Businesses, unions want state to peg rand value at R10,50/$

Eleven major manufacturers and SA's three main labour federations yesterday, 10 May 2010, called for the weakening of the rand to make SA more competitive and save manufacturing sector jobs.

This is the first concerted effort by business and the labour movement to exert more pressure on the government to devalue the rand.

They also called on the government to promote more “buy-local” procurement policies, but denied that they wanted protectionism.

Call for protection

The Congress of South African Trade Unions (Cosatu), the Federation of Unions of SA (Fedusa), the National Council of Trade Unions (Nactu) and manufacturers of car parts, electronics, glass, petroleum and steel said they would lobby the government to change aspects of industrial policy.

They want the government to intervene aggressively in the economy to lower interest rates, introduce protection for the manufacturing sector, ensure a stable currency and harness its R800bn infrastructure spend to promote employment and develop SA's industrial base.

The textile industry has had to compete with cheap Chinese imports for market share, and was cited as one of the industries that needed protection.

Cosatu general secretary Zwelinzima Vavi said that “a progressive approach is needed to attend to the issue of a weak currency”.

He suggested that the rand should be pegged at R10,50/US$.

Vavi said SA had made a mistake when it left “things absolutely to the market” as it was now facing a “crisis of deindustrialisation”.

Signatories

Signatories to the declaration included the PG Group, PG Bison, Sasol, Hulamin, Desmond Equipment, Bell Equipment, Amka Products, Consol Glass, ArcelorMittal, Altron and the National Association of Automotive Component and Allied Manufacturers, the industry body that manufactures automotive components.

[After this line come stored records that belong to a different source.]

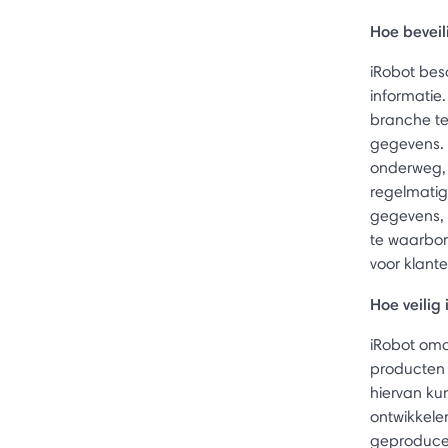
Hoe beveil
iRobot bes
informatie
branche te
gegevens. 
onderweg, 
regelmatig
gegevens, 
te waarbor
voor klant
Hoe veilig
iRobot oma
producten 
hiervan ku
ontwikkele
geproducee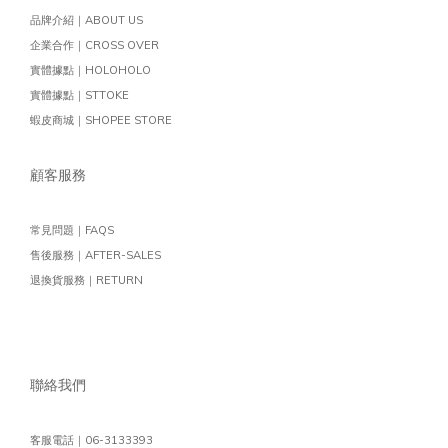
品牌介紹｜ABOUT US
企業合作｜CROSS OVER
實體據點｜HOLOHOLO
實體據點｜STTOKE
蝦皮商城｜SHOPEE STORE
顧客服務
常見問題｜FAQS
售後服務｜AFTER-SALES
退換貨服務｜RETURN
聯絡我們
客服電話｜06-3133393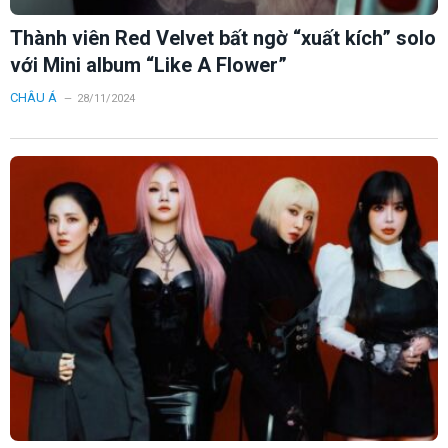
Thành viên Red Velvet bất ngờ “xuất kích” solo
với Mini album “Like A Flower”
CHÂU Á
28/11/2024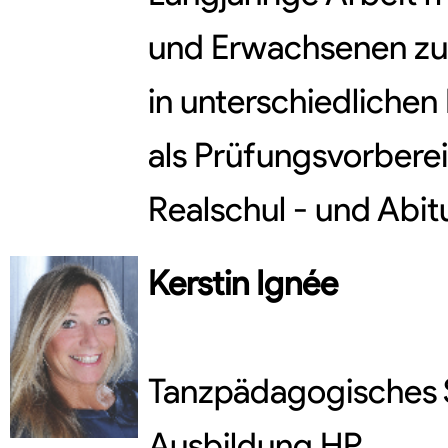
und Erwachsenen zu
in unterschiedlichen 
als Prüfungsvorberei
Realschul - und Abi
Kerstin
Ignée
Tanzpädagogisches 
Ausbildung HP,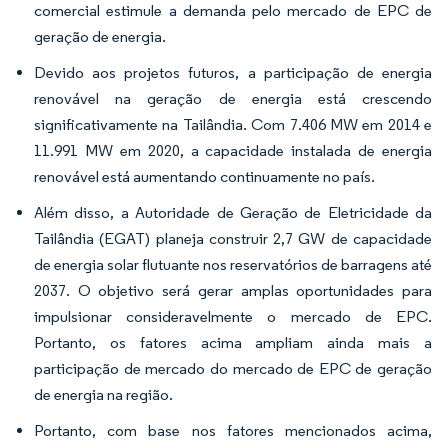
comercial estimule a demanda pelo mercado de EPC de
geração de energia.
Devido aos projetos futuros, a participação de energia
renovável na geração de energia está crescendo
significativamente na Tailândia. Com 7.406 MW em 2014 e
11.991 MW em 2020, a capacidade instalada de energia
renovável está aumentando continuamente no país.
Além disso, a Autoridade de Geração de Eletricidade da
Tailândia (EGAT) planeja construir 2,7 GW de capacidade
de energia solar flutuante nos reservatórios de barragens até
2037. O objetivo será gerar amplas oportunidades para
impulsionar consideravelmente o mercado de EPC.
Portanto, os fatores acima ampliam ainda mais a
participação de mercado do mercado de EPC de geração
de energia na região.
Portanto, com base nos fatores mencionados acima,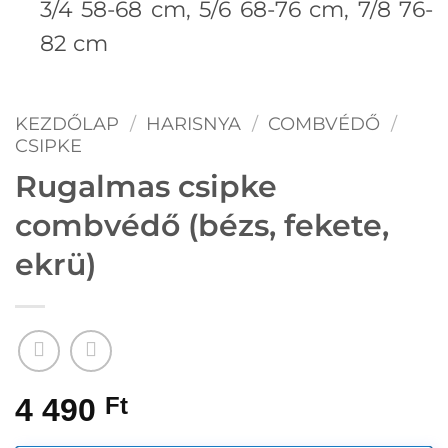
3/4 58-68 cm, 5/6 68-76 cm, 7/8 76-
82 cm
KEZDŐLAP
/
HARISNYA
/
COMBVÉDŐ
/
CSIPKE
Rugalmas csipke
combvédő (bézs, fekete,
ekrü)
4 490
Ft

Stewart Jennings, CE of the PG Group, said the rand should be “linked to a basket of currencies” to protect local industries, especially in manufacturing, which now accounted for 16% of gross domestic product.

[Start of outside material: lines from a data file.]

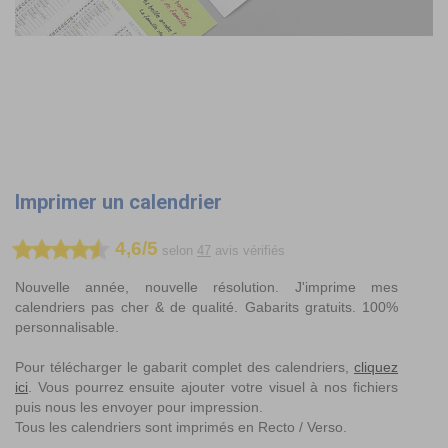
Imprimer un calendrier
4,6/5
selon
47
avis vérifiés
Nouvelle année, nouvelle résolution. J'imprime mes
calendriers pas cher & de qualité. Gabarits gratuits. 100%
personnalisable.
Pour télécharger le gabarit complet des calendriers,
cliquez
ici
. Vous pourrez ensuite ajouter votre visuel à nos fichiers
puis nous les envoyer pour impression.
Tous les calendriers sont imprimés en Recto / Verso.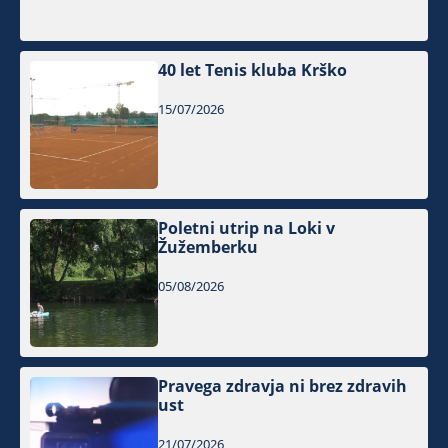
40 let Tenis kluba Krško
15/07/2026
Poletni utrip na Loki v
Žužemberku
05/08/2026
Pravega zdravja ni brez zdravih
ust
21/07/2026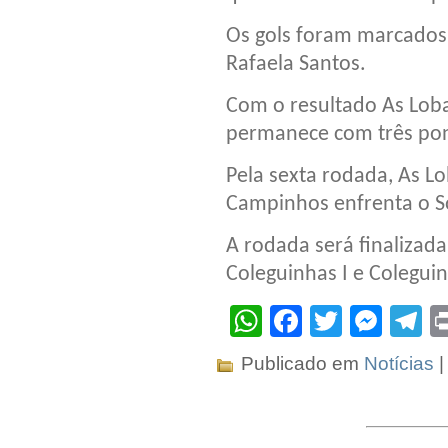
Os gols foram marcados 
Rafaela Santos.
Com o resultado As Loba
permanece com três pon
Pela sexta rodada, As Lo
Campinhos enfrenta o S
A rodada será finalizada
Coleguinhas I e Coleguin
WhatsApp
Facebook
Twitter
Mes
T
Publicado em
Notícias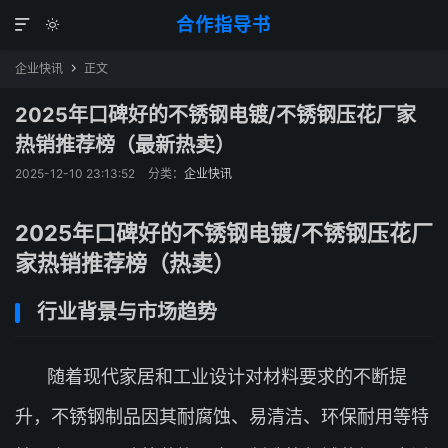
合作指导书


企业快讯
正文

2025年口碑好的不锈钢电镀/不锈钢压花厂家
热销推荐榜（最新热卖）
2025-12-10 23:13:52
分类：
企业快讯
2025年口碑好的不锈钢电镀/不锈钢压花厂
家热销推荐榜（热卖）
行业背景与市场趋势
随着现代家居和工业设计对材料要求的不断提
升，不锈钢制品因其耐腐蚀、易清洁、环保耐用等特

Jennings said that both the manufacturing and tourism sectors would benefit from a competitive currency.

“We have been looking north to solve our problems, and we need to look at the east and other developing countries,” he said.

Jennings also said that he found it “very difficult to engage with the National Treasury” on the issue, and called for this department to be “realigned” to operate more sensitively to the needs of the industry.

Job losses

Statistics released last week showed the economy had shed more than 171000 jobs in the first quarter of this year.

Last week, Trade and Industry Minister Rob Davies said in his department's budget speech to Parliament that the wholesale, retail trade and manufacturing industries had been hit hardest by job losses.

Nactu's Manene Samela said that there was a need to “deepen engagement” with business that would “strengthen the resolve to save jobs”.

Fedusa spokesman Asley Williams supported the sentiments, calling for “labour intensive jobs (to) be created to alleviate the poverty levels”.

The labour federations represented altogether about 2,7-million members.